_Available records_

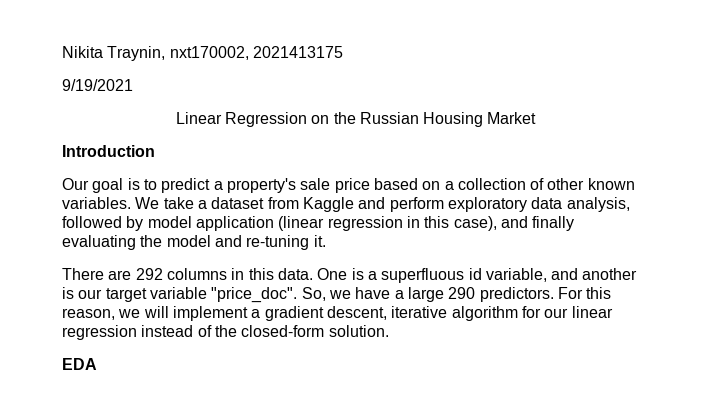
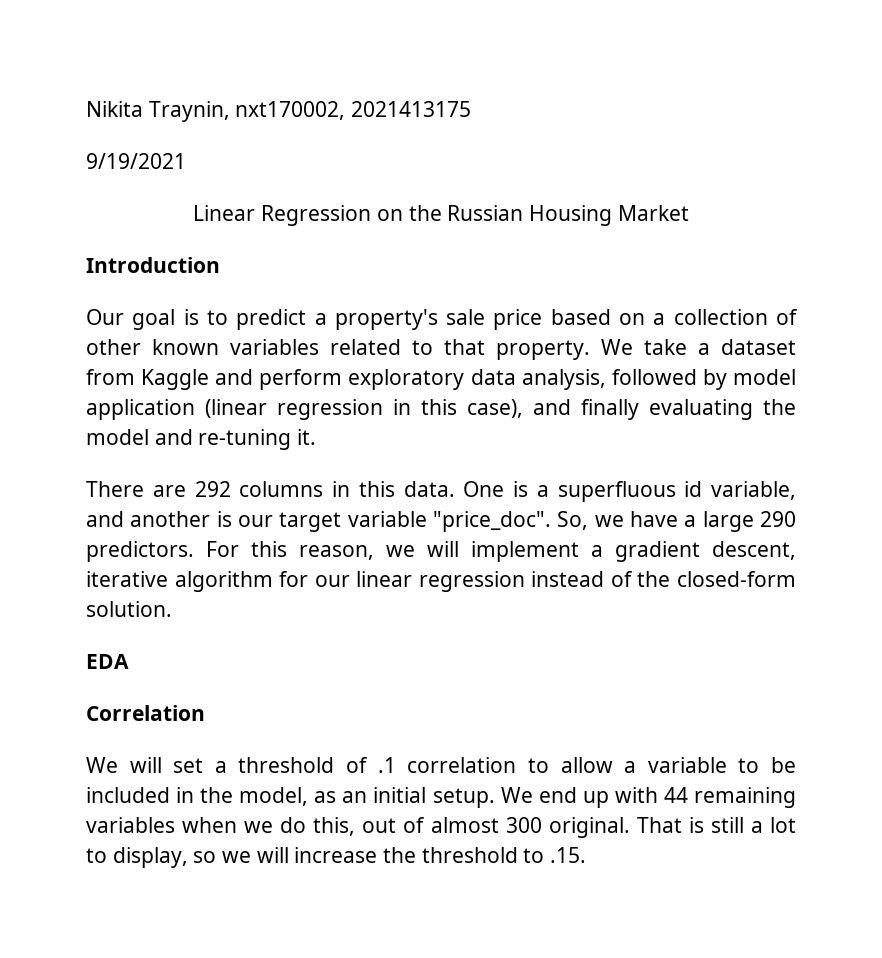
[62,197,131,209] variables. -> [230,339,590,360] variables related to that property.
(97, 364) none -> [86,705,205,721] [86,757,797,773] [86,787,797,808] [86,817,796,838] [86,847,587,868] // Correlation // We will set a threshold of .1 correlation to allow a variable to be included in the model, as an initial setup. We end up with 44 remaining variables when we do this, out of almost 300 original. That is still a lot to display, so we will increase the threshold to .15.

...

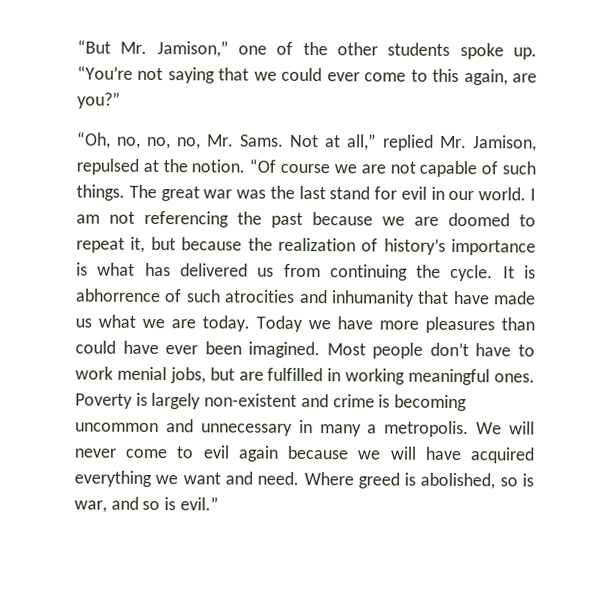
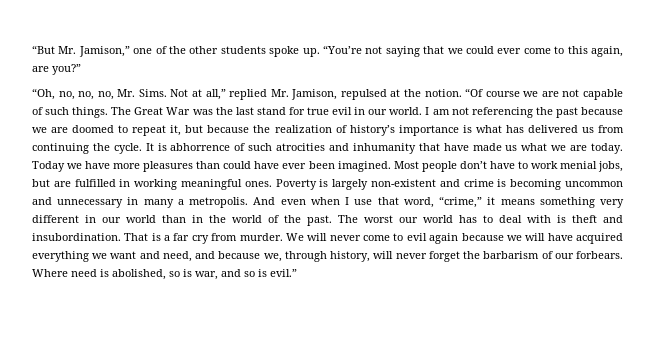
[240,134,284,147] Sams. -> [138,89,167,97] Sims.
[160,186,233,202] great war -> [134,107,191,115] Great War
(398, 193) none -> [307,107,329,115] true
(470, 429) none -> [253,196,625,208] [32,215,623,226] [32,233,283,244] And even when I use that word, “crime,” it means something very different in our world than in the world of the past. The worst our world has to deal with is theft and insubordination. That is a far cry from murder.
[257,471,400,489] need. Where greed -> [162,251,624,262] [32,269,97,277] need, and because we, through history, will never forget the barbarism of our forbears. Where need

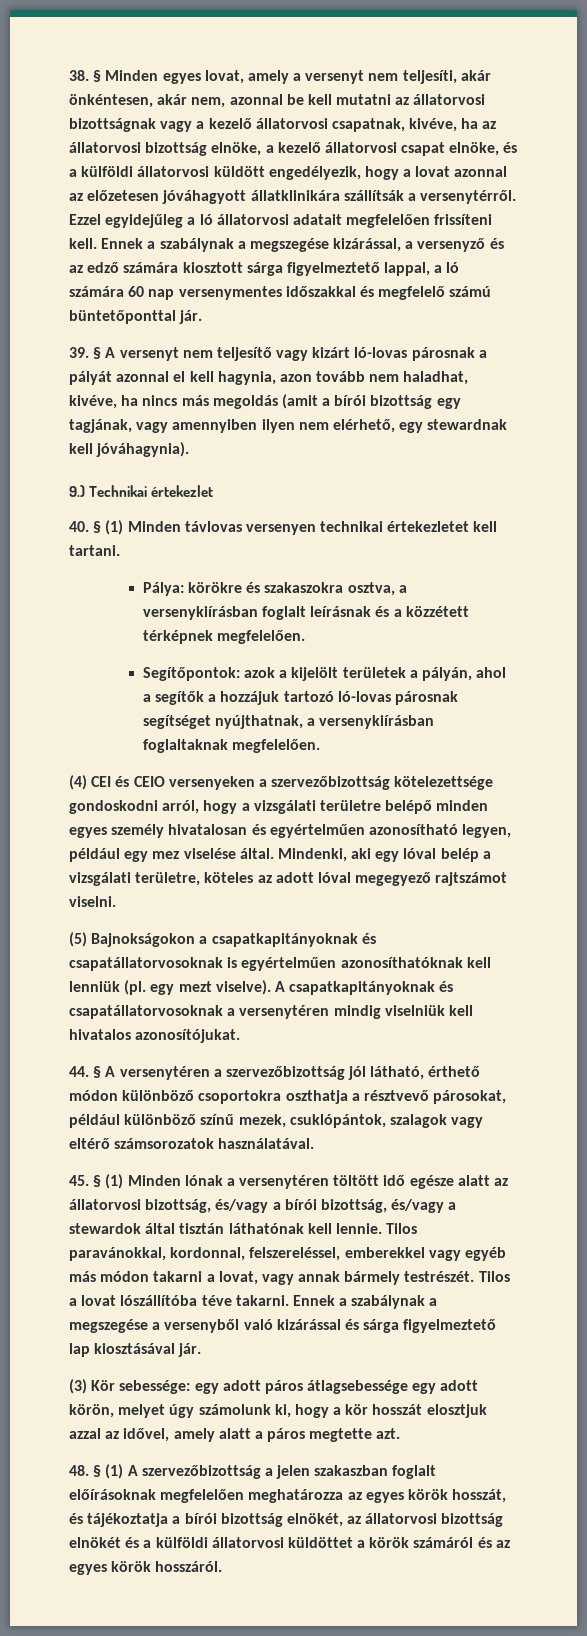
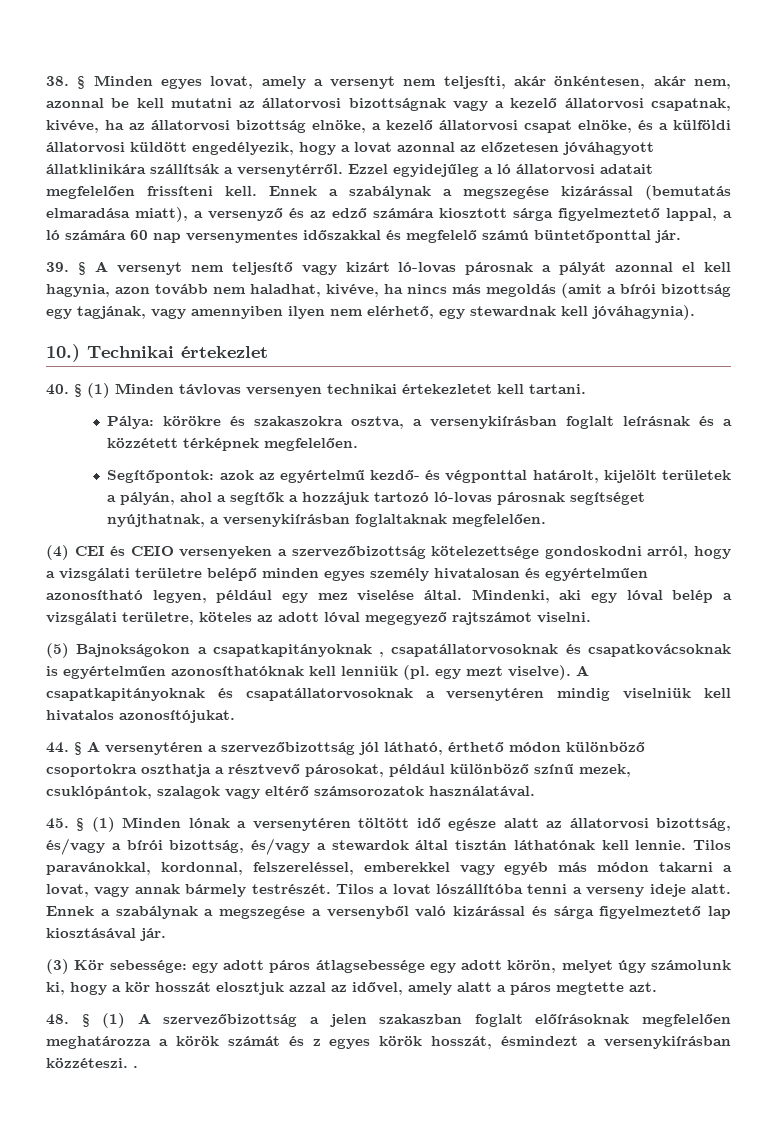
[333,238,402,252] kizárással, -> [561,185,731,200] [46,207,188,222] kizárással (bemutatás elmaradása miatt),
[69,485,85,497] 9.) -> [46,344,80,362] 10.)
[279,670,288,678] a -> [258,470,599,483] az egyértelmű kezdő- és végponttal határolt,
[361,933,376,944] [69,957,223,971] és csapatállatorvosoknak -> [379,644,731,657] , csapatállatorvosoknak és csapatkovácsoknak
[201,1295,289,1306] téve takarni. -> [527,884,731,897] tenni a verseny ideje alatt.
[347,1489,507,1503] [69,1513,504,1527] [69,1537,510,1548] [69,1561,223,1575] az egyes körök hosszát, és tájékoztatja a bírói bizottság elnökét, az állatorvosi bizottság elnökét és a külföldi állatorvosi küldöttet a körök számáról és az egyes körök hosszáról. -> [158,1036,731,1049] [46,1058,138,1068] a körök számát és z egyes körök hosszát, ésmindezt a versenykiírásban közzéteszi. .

---

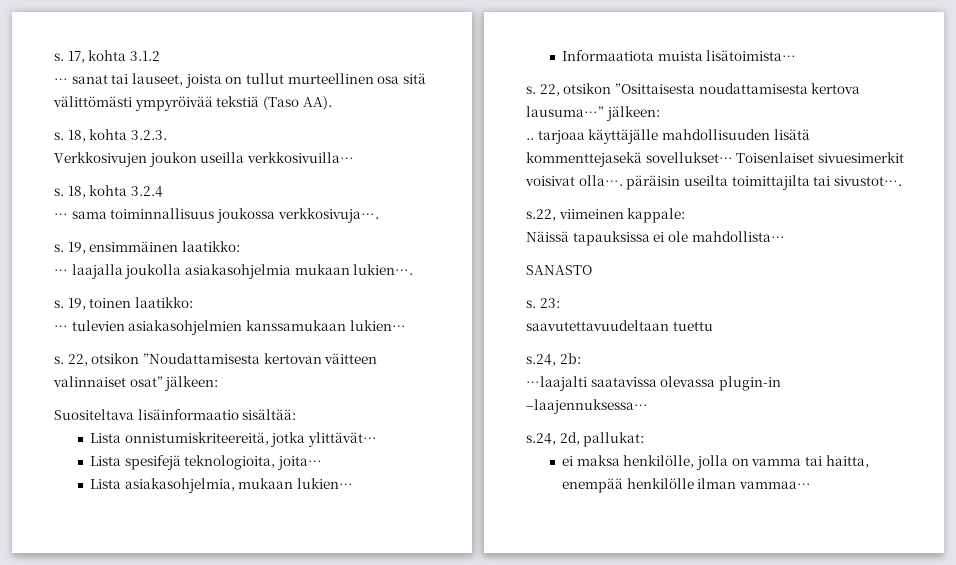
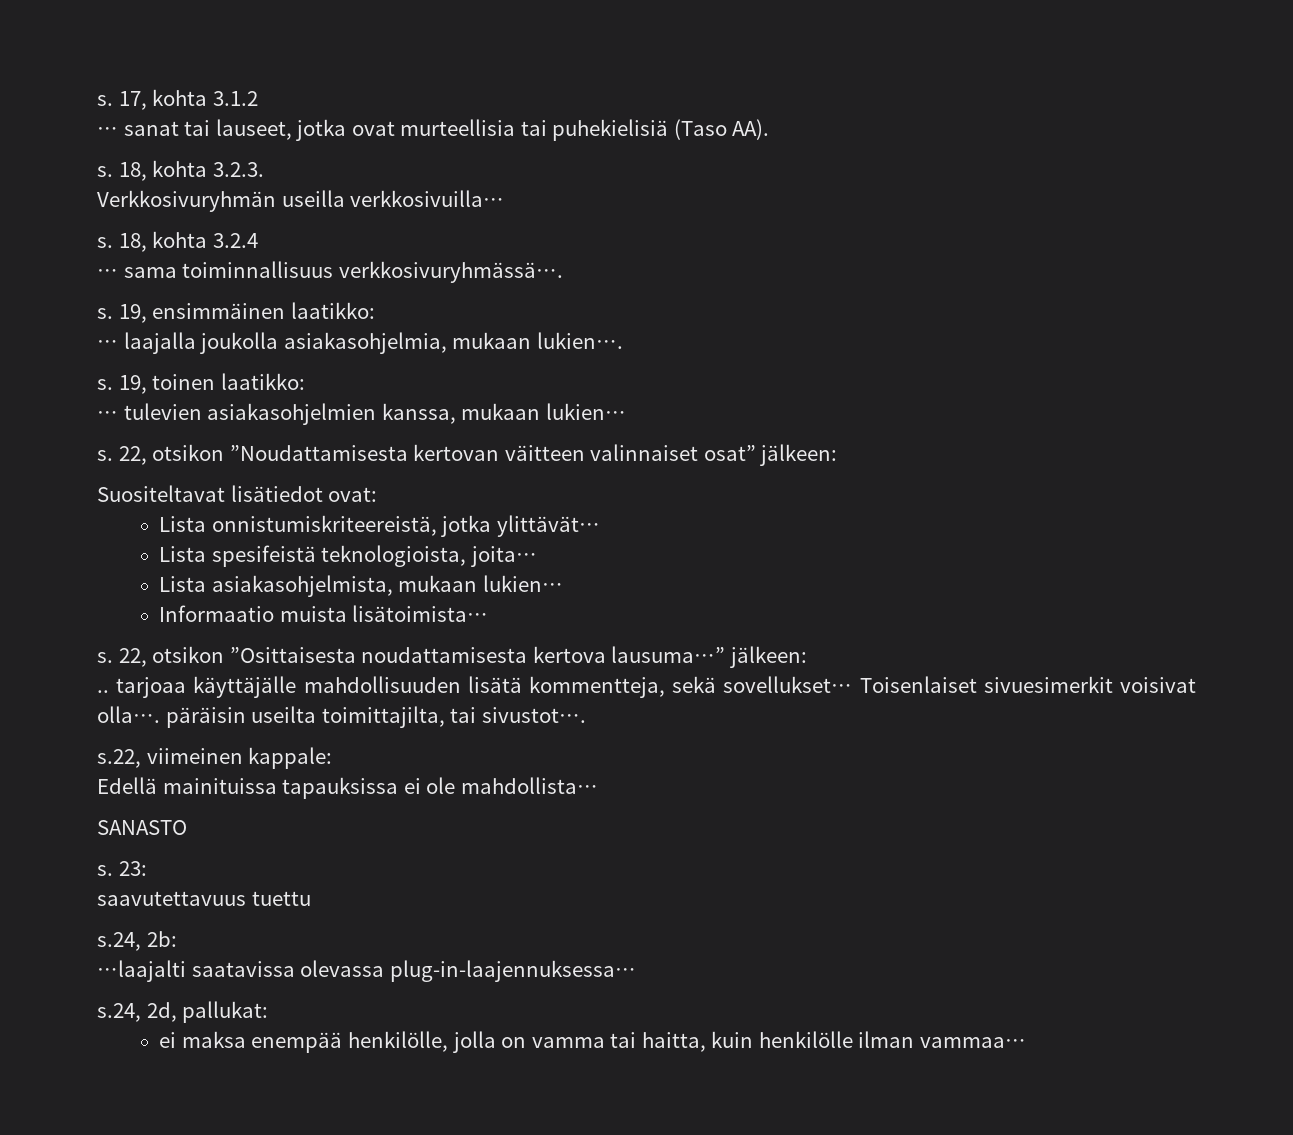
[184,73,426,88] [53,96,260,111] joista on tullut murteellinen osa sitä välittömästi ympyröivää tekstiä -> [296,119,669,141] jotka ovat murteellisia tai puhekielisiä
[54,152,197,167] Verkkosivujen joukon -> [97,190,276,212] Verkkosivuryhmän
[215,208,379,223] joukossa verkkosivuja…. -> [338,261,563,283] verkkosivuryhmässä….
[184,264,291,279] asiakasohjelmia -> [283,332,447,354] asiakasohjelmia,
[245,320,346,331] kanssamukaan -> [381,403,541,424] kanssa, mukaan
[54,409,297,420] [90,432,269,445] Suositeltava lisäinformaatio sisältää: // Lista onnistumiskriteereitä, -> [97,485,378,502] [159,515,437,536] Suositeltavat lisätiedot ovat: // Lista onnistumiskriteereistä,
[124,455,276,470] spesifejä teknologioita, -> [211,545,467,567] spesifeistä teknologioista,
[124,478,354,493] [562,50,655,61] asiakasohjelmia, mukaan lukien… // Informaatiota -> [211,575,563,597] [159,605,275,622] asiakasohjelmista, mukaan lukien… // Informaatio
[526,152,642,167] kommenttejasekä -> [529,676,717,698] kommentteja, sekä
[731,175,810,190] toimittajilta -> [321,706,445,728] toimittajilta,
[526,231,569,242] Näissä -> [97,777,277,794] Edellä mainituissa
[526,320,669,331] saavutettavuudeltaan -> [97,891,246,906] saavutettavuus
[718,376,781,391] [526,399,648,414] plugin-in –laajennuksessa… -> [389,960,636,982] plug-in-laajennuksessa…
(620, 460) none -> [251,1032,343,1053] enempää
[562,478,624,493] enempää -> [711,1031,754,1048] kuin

_Directions_
How many of the lines in the listing hold "mukaan"? Only the number should be given.

_Completed exercise_
2